**YOUR TASK**
Quote the data below in full, minus the images.

**PROVIDED DATA**
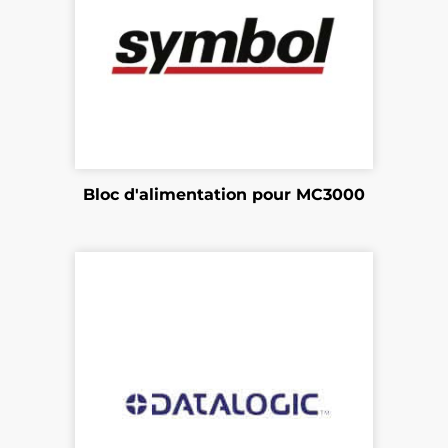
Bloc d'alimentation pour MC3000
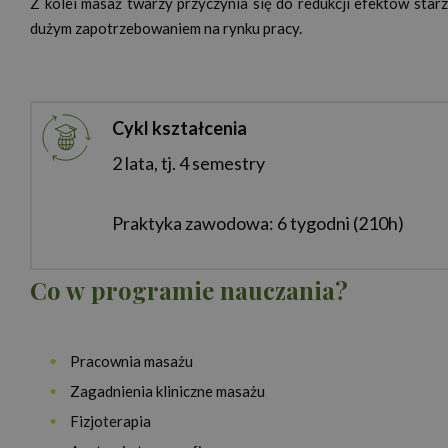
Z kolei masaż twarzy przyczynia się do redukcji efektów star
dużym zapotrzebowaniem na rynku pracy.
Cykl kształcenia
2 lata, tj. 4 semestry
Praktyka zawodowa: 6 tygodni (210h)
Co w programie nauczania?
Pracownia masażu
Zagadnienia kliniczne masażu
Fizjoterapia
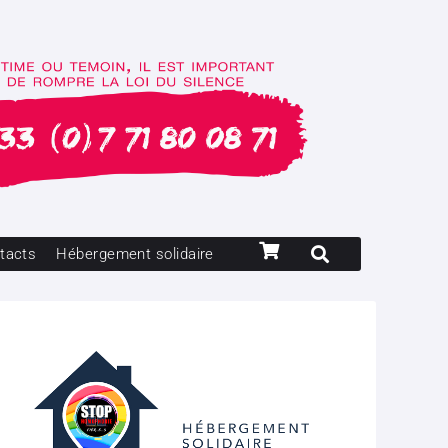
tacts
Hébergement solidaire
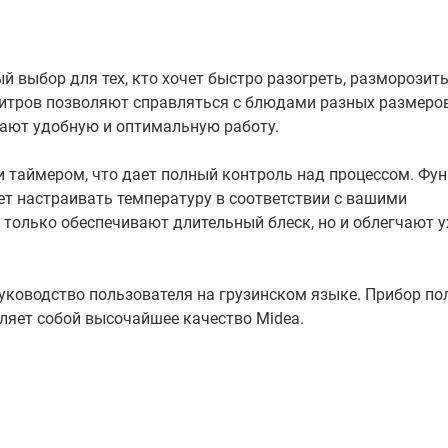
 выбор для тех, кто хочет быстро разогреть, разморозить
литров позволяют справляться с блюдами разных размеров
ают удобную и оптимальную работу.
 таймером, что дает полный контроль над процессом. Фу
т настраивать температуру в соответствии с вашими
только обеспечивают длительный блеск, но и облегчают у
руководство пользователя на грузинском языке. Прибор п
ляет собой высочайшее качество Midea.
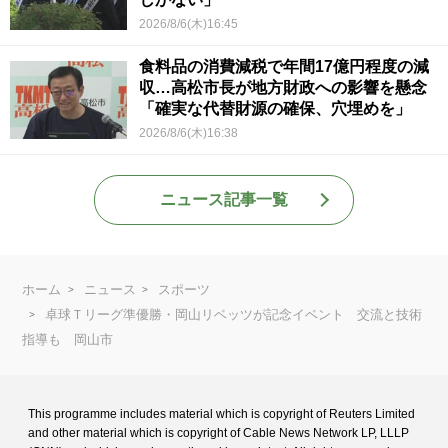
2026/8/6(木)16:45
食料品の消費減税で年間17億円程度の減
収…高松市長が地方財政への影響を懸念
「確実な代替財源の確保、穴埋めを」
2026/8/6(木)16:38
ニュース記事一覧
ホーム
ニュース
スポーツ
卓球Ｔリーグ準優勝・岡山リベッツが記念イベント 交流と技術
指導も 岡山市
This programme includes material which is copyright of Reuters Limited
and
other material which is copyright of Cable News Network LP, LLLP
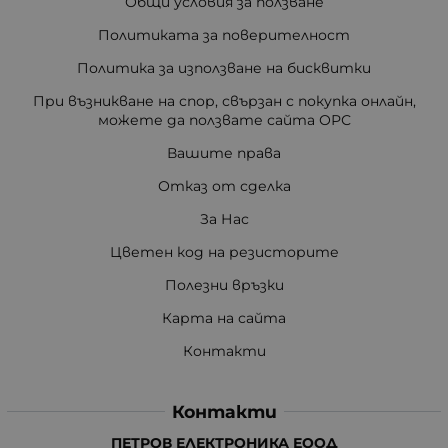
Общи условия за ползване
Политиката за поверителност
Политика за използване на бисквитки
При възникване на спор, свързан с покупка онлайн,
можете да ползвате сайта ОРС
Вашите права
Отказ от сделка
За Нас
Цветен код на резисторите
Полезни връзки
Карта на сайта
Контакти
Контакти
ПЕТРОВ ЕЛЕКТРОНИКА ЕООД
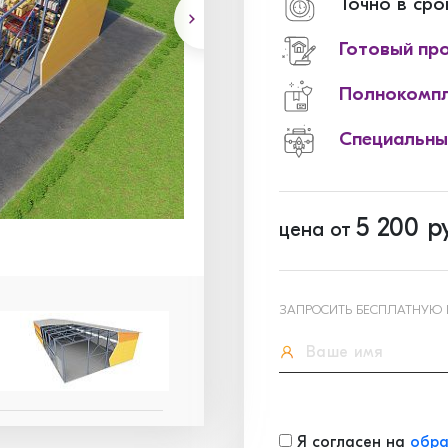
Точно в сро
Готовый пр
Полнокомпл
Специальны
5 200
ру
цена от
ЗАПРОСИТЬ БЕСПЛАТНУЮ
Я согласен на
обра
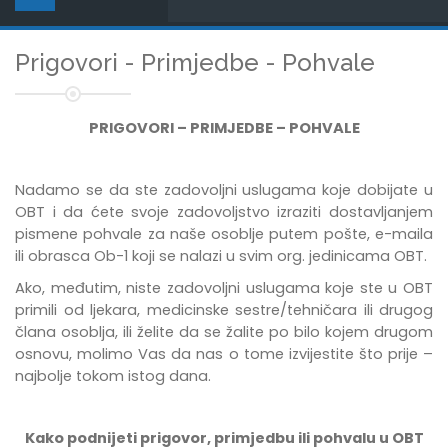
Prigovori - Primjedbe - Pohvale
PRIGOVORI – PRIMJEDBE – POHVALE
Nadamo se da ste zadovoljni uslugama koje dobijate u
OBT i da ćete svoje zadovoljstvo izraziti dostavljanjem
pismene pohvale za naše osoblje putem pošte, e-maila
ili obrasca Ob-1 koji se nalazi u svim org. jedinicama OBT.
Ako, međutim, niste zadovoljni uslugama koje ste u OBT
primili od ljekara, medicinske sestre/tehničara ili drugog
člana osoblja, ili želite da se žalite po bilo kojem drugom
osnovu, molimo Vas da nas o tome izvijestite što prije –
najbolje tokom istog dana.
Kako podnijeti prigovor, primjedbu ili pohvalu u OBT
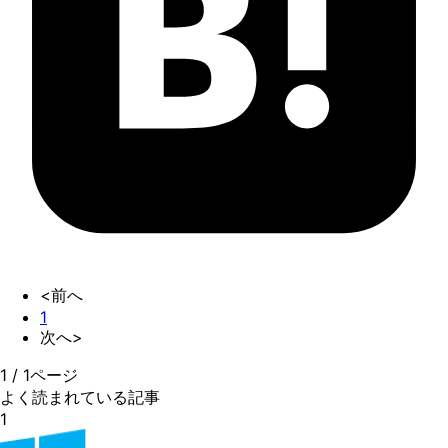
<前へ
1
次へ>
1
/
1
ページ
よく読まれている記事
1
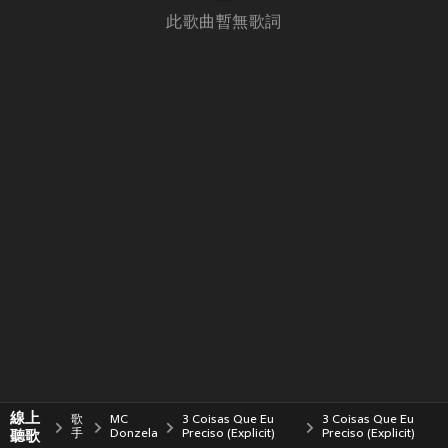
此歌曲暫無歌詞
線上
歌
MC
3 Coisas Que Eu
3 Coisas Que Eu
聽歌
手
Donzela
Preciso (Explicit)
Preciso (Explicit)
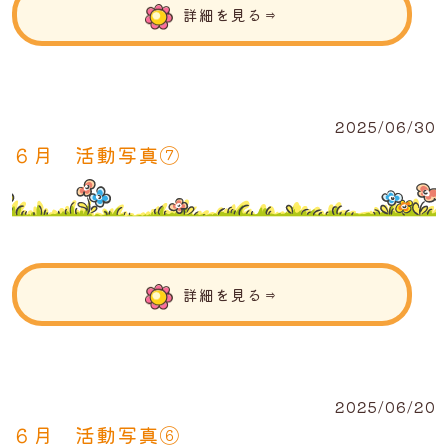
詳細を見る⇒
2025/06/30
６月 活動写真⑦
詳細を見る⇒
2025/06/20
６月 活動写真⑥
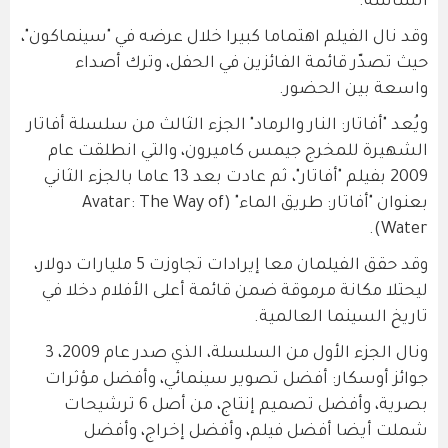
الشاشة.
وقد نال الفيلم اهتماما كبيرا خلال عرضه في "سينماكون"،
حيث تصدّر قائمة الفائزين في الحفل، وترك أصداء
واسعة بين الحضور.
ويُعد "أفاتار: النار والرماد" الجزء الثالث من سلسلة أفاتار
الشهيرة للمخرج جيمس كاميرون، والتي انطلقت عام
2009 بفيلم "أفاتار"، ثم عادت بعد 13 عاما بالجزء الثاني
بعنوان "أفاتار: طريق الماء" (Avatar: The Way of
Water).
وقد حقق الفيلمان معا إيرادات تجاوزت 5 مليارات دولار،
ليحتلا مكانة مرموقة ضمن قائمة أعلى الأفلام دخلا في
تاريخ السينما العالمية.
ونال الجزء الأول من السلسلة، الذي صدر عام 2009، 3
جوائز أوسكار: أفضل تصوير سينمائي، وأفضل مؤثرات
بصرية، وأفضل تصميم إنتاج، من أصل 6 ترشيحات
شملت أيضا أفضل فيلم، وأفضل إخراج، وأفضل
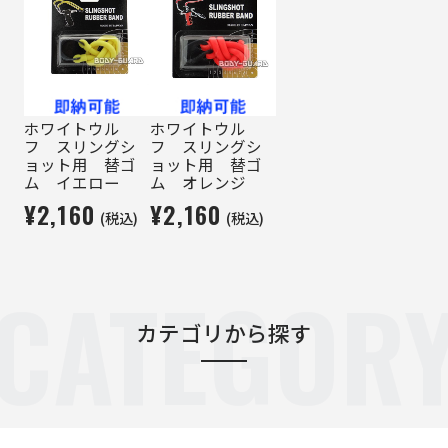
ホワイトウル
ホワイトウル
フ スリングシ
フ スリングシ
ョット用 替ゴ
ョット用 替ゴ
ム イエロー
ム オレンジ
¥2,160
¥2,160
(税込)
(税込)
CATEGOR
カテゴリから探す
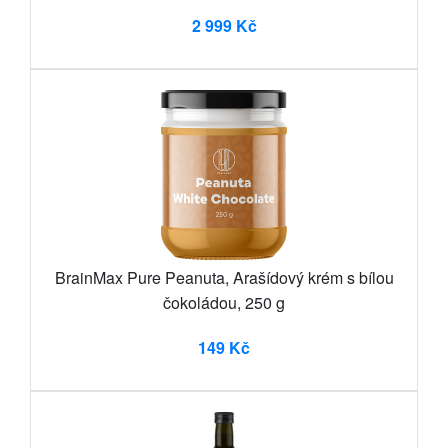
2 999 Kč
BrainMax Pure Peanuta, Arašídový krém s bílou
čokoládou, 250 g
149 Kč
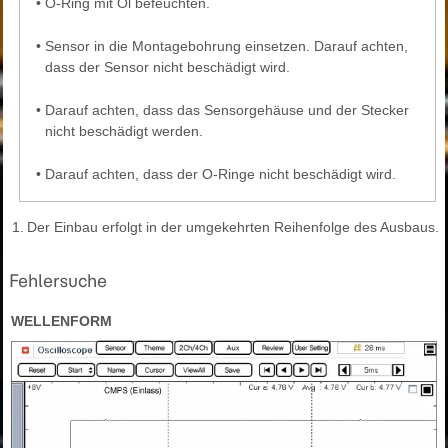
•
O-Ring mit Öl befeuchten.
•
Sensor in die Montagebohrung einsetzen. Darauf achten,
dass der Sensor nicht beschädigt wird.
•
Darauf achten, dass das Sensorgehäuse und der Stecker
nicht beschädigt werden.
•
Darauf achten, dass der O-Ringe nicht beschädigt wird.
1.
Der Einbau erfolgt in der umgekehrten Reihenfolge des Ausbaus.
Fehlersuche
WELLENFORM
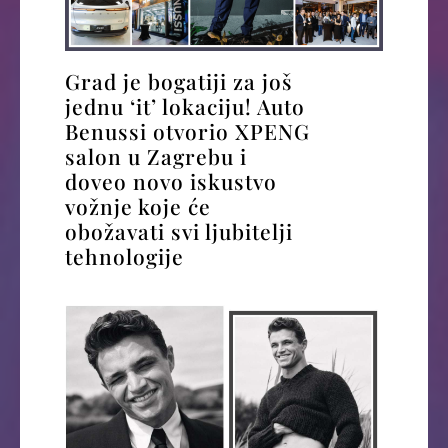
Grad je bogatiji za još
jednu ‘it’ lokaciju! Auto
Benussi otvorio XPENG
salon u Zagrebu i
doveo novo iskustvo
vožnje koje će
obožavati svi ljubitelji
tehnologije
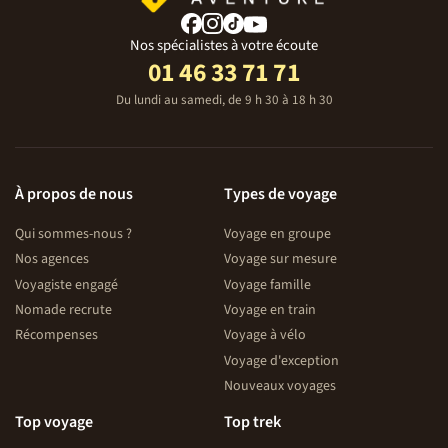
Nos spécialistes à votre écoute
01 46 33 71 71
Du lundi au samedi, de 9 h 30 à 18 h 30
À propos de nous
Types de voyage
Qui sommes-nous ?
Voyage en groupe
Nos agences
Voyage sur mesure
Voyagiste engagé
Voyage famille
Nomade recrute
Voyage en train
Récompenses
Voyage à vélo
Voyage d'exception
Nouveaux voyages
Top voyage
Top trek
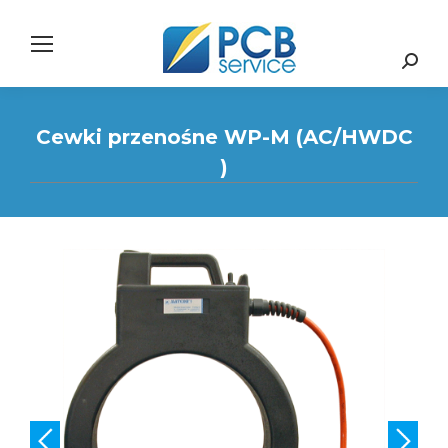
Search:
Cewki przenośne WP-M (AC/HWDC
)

**EXERCISE ANSWER**
Bloc d'alimentation pour MC3000
Z kolei masaż twarzy przyczynia się do redukcji efektów star
dużym zapotrzebowaniem na rynku pracy.
Cykl kształcenia
2 lata, tj. 4 semestry
Praktyka zawodowa: 6 tygodni (210h)
Co w programie nauczania?
Pracownia masażu
Zagadnienia kliniczne masażu
Fizjoterapia
tacts
Hébergement solidaire
 выбор для тех, кто хочет быстро разогреть, разморозить
литров позволяют справляться с блюдами разных размеров
ают удобную и оптимальную работу.
 таймером, что дает полный контроль над процессом. Фу
т настраивать температуру в соответствии с вашими
только обеспечивают длительный блеск, но и облегчают у
руководство пользователя на грузинском языке. Прибор п
ляет собой высочайшее качество Midea.
2026/8/6(木)16:45
食料品の消費減税で年間17億円程度の減
収…高松市長が地方財政への影響を懸念
「確実な代替財源の確保、穴埋めを」
2026/8/6(木)16:38
ニュース記事一覧
ホーム
ニュース
スポーツ
卓球Ｔリーグ準優勝・岡山リベッツが記念イベント 交流と技術
指導も 岡山市
This programme includes material which is copyright of Reuters Limited
and
other material which is copyright of Cable News Network LP, LLLP
Общи условия за ползване
Политиката за поверителност
Политика за използване на бисквитки
При възникване на спор, свързан с покупка онлайн,
можете да ползвате сайта ОРС
Вашите права
Отказ от сделка
За Нас
Цветен код на резисторите
Полезни връзки
Карта на сайта
Контакти
Контакти
ПЕТРОВ ЕЛЕКТРОНИКА ЕООД
Точно в сро
Готовый пр
Полнокомпл
Специальны
5 200
ру
цена от
ЗАПРОСИТЬ БЕСПЛАТНУЮ
Я согласен на
обра
Prigovori - Primjedbe - Pohvale
PRIGOVORI – PRIMJEDBE – POHVALE
Nadamo se da ste zadovoljni uslugama koje dobijate u
OBT i da ćete svoje zadovoljstvo izraziti dostavljanjem
pismene pohvale za naše osoblje putem pošte, e-maila
ili obrasca Ob-1 koji se nalazi u svim org. jedinicama OBT.
Ako, međutim, niste zadovoljni uslugama koje ste u OBT
primili od ljekara, medicinske sestre/tehničara ili drugog
člana osoblja, ili želite da se žalite po bilo kojem drugom
osnovu, molimo Vas da nas o tome izvijestite što prije –
najbolje tokom istog dana.
Kako podnijeti prigovor, primjedbu ili pohvalu u OBT
<前へ
1
次へ>
1
/
1
ページ
よく読まれている記事
1
此歌曲暫無歌詞
線上
歌
MC
3 Coisas Que Eu
3 Coisas Que Eu
聽歌
手
Donzela
Preciso (Explicit)
Preciso (Explicit)
詳細を見る⇒
2025/06/30
６月 活動写真⑦
詳細を見る⇒
2025/06/20
６月 活動写真⑥
الشاشة.
وقد نال الفيلم اهتماما كبيرا خلال عرضه في "سينماكون"،
حيث تصدّر قائمة الفائزين في الحفل، وترك أصداء
واسعة بين الحضور.
ويُعد "أفاتار: النار والرماد" الجزء الثالث من سلسلة أفاتار
الشهيرة للمخرج جيمس كاميرون، والتي انطلقت عام
2009 بفيلم "أفاتار"، ثم عادت بعد 13 عاما بالجزء الثاني
بعنوان "أفاتار: طريق الماء" (Avatar: The Way of
Water).
وقد حقق الفيلمان معا إيرادات تجاوزت 5 مليارات دولار،
ليحتلا مكانة مرموقة ضمن قائمة أعلى الأفلام دخلا في
تاريخ السينما العالمية.
ونال الجزء الأول من السلسلة، الذي صدر عام 2009، 3
جوائز أوسكار: أفضل تصوير سينمائي، وأفضل مؤثرات
بصرية، وأفضل تصميم إنتاج، من أصل 6 ترشيحات
شملت أيضا أفضل فيلم، وأفضل إخراج، وأفضل
ホワイトウル
ホワイトウル
フ スリングシ
フ スリングシ
ョット用 替ゴ
ョット用 替ゴ
ム イエロー
ム オレンジ
¥2,160
¥2,160
(税込)
(税込)
CATEGOR
カテゴリから探す
2 999 Kč
BrainMax Pure Peanuta, Arašídový krém s bílou
čokoládou, 250 g
149 Kč
•
O-Ring mit Öl befeuchten.
•
Sensor in die Montagebohrung einsetzen. Darauf achten,
dass der Sensor nicht beschädigt wird.
•
Darauf achten, dass das Sensorgehäuse und der Stecker
nicht beschädigt werden.
•
Darauf achten, dass der O-Ringe nicht beschädigt wird.
1.
Der Einbau erfolgt in der umgekehrten Reihenfolge des Ausbaus.
Fehlersuche
WELLENFORM
Grad je bogatiji za još
jednu ‘it’ lokaciju! Auto
Benussi otvorio XPENG
salon u Zagrebu i
doveo novo iskustvo
vožnje koje će
obožavati svi ljubitelji
tehnologije
Nos spécialistes à votre écoute
01 46 33 71 71
Du lundi au samedi, de 9 h 30 à 18 h 30
À propos de nous
Types de voyage
Qui sommes-nous ?
Voyage en groupe
Nos agences
Voyage sur mesure
Voyagiste engagé
Voyage famille
Nomade recrute
Voyage en train
Récompenses
Voyage à vélo
Voyage d'exception
Nouveaux voyages
Top voyage
Top trek
Search:
Cewki przenośne WP-M (AC/HWDC
)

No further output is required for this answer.